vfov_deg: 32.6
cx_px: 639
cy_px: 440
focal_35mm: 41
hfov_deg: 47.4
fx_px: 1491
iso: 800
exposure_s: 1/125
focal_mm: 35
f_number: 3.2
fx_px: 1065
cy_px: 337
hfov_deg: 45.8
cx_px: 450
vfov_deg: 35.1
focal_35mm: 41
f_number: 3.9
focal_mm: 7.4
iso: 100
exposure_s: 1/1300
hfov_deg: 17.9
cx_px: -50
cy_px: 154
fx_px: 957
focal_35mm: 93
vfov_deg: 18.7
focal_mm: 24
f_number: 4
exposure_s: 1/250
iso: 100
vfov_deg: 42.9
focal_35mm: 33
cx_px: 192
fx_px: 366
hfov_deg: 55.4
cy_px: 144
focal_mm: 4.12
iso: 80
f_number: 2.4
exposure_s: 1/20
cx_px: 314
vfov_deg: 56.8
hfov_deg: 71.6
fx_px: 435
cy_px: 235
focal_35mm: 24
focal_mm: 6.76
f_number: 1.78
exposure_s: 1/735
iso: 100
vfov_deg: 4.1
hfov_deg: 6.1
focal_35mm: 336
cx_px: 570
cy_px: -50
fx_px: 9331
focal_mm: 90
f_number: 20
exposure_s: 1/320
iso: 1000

========================================================================

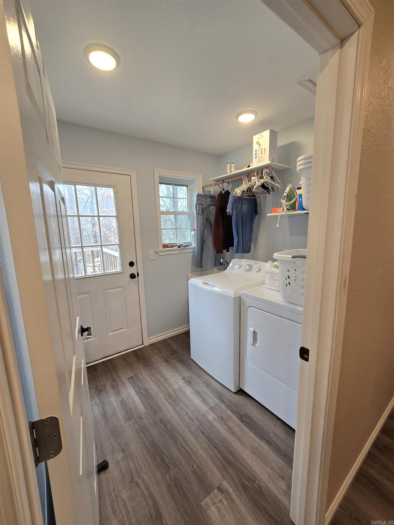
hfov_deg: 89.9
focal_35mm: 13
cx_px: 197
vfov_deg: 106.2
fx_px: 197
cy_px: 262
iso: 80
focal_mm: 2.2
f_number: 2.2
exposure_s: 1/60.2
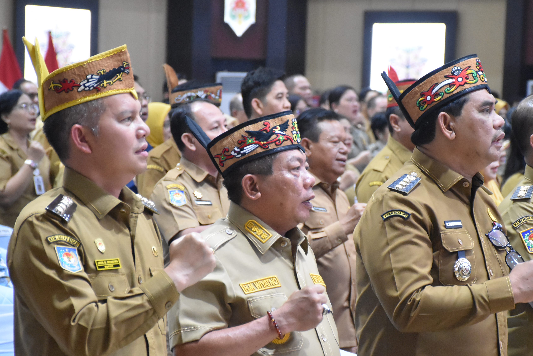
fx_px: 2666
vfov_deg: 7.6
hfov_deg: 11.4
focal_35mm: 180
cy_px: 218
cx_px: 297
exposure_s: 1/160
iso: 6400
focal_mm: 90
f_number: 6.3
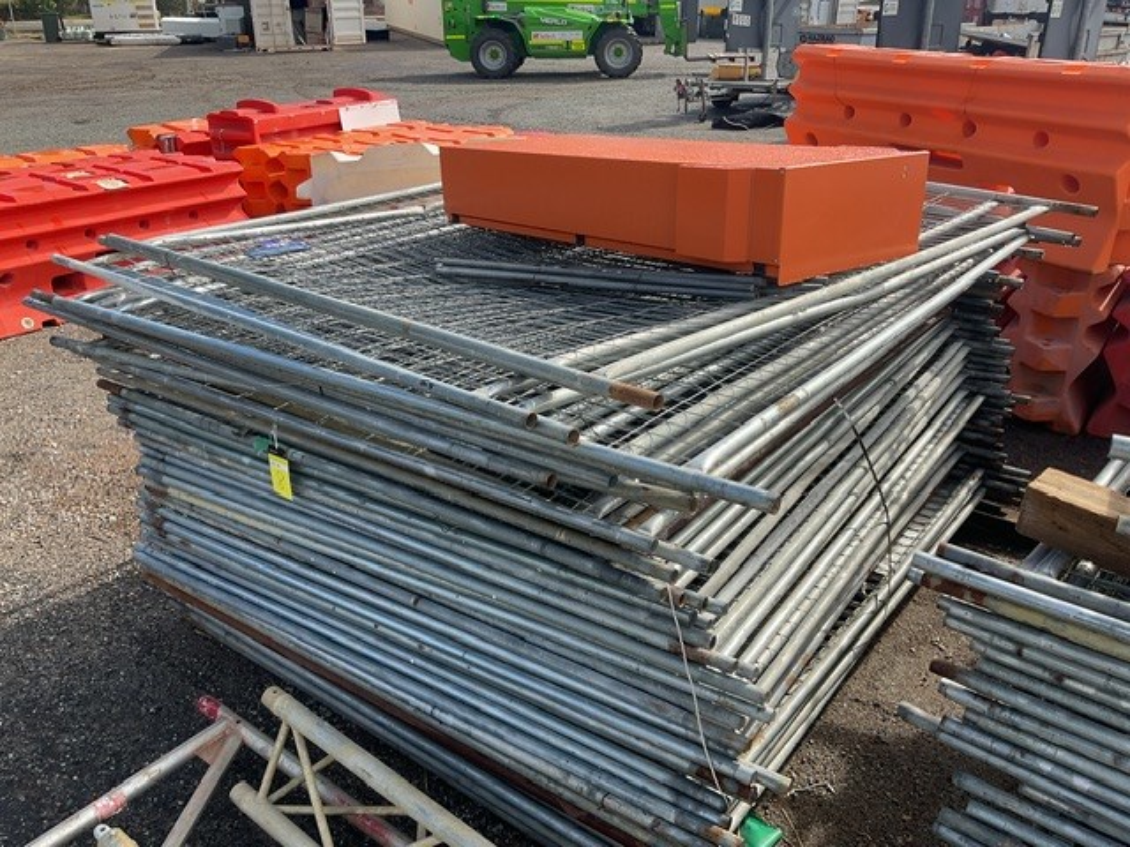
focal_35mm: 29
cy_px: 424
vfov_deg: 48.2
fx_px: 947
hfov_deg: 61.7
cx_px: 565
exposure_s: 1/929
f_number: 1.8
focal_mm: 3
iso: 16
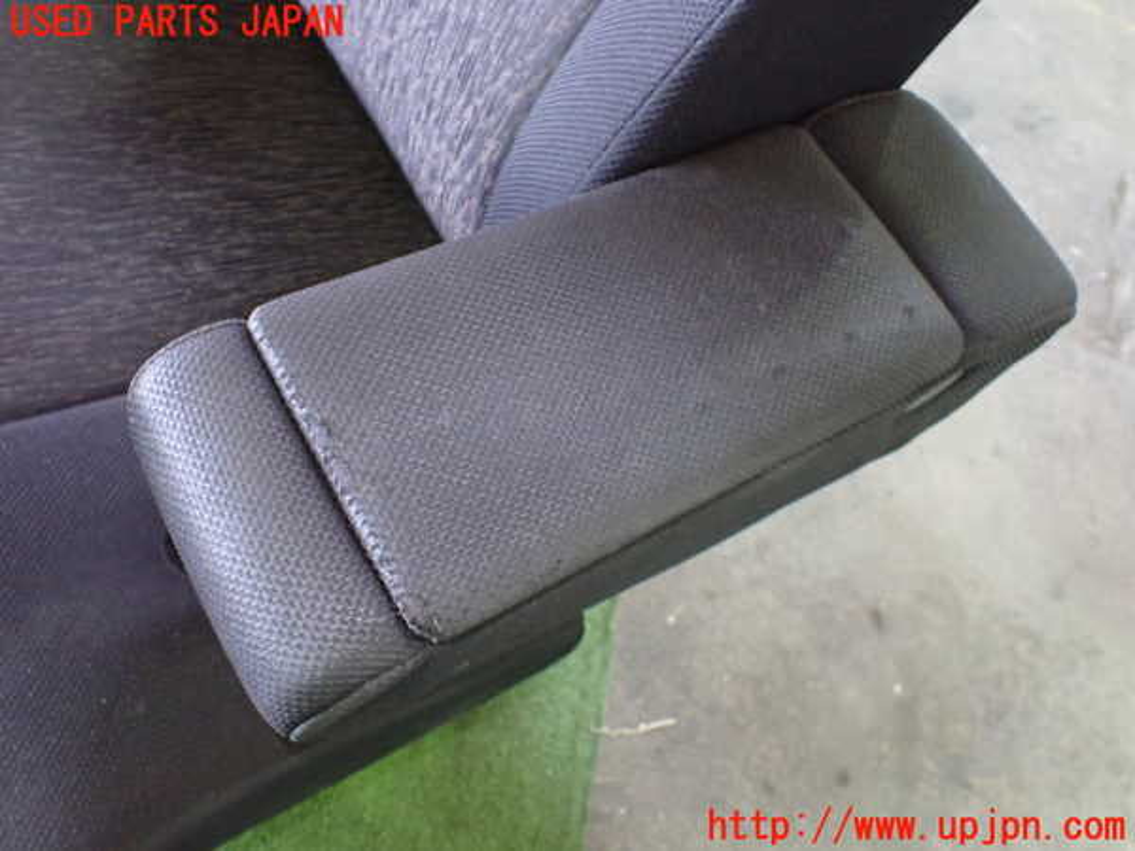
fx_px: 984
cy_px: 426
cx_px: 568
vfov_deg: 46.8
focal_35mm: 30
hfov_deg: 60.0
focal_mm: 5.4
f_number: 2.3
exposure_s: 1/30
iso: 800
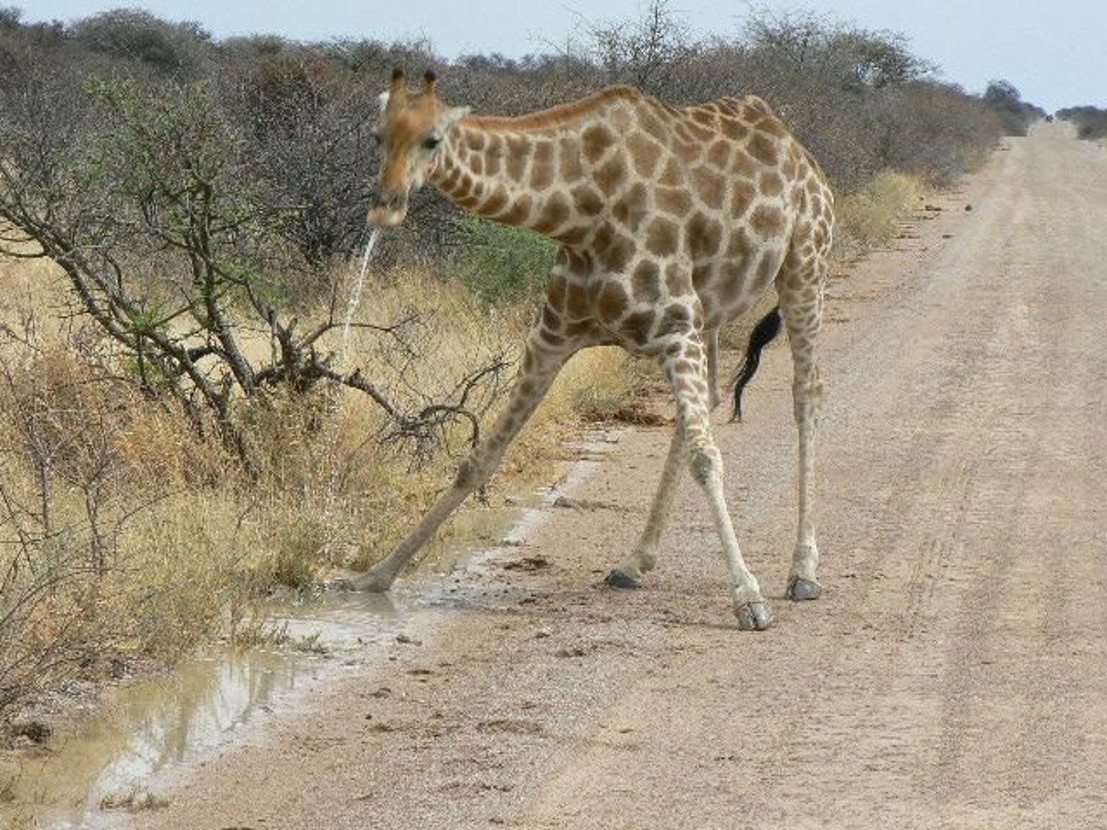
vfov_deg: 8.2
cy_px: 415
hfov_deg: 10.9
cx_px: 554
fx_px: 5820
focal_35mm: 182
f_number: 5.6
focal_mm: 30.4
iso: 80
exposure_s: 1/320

========================================================================

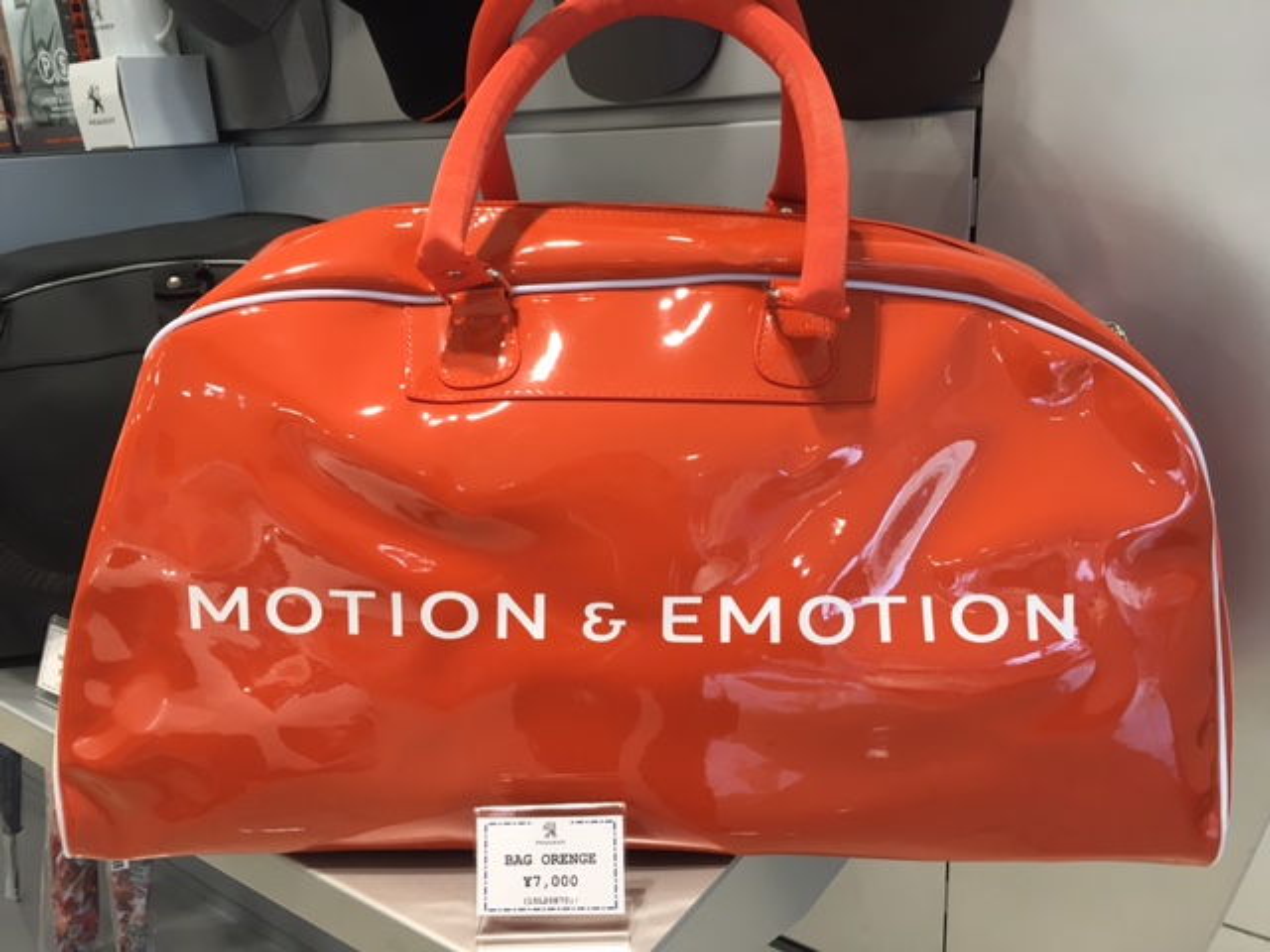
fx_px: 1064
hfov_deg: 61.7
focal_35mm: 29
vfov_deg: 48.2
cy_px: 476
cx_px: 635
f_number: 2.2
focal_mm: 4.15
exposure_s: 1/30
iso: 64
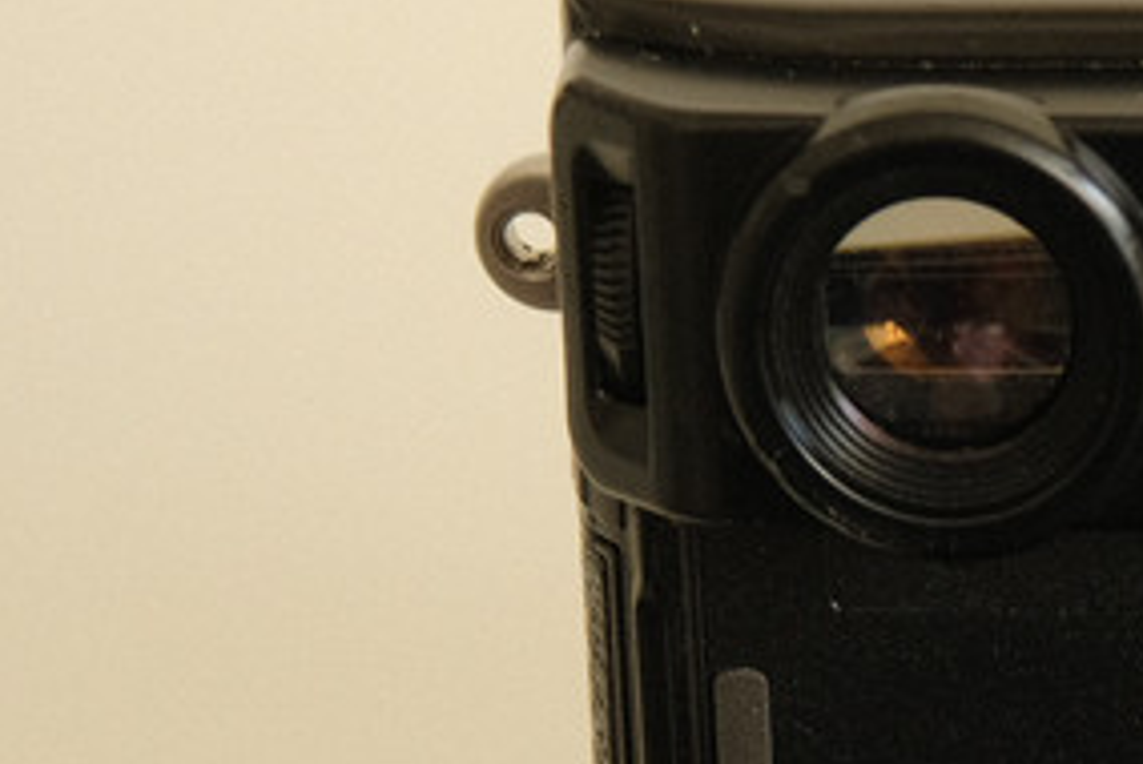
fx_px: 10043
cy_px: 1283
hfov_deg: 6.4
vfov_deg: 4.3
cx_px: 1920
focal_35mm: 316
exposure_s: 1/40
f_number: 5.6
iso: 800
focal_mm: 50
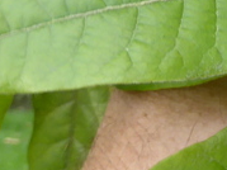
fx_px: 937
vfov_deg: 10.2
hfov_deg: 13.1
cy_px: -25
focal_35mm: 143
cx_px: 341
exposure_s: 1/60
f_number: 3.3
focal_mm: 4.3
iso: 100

========================================================================

■ What you should do: Starting with the line that contains "hfov_deg: 11.4" and finishing with the line that contains "vfov_deg: 46.8", reproduce every line of the material above exactly, but not the pictures.

■ Your solution:
hfov_deg: 11.4
focal_35mm: 180
cy_px: 218
cx_px: 297
exposure_s: 1/160
iso: 6400
focal_mm: 90
f_number: 6.3
focal_35mm: 29
cy_px: 424
vfov_deg: 48.2
fx_px: 947
hfov_deg: 61.7
cx_px: 565
exposure_s: 1/929
f_number: 1.8
focal_mm: 3
iso: 16
fx_px: 984
cy_px: 426
cx_px: 568
vfov_deg: 46.8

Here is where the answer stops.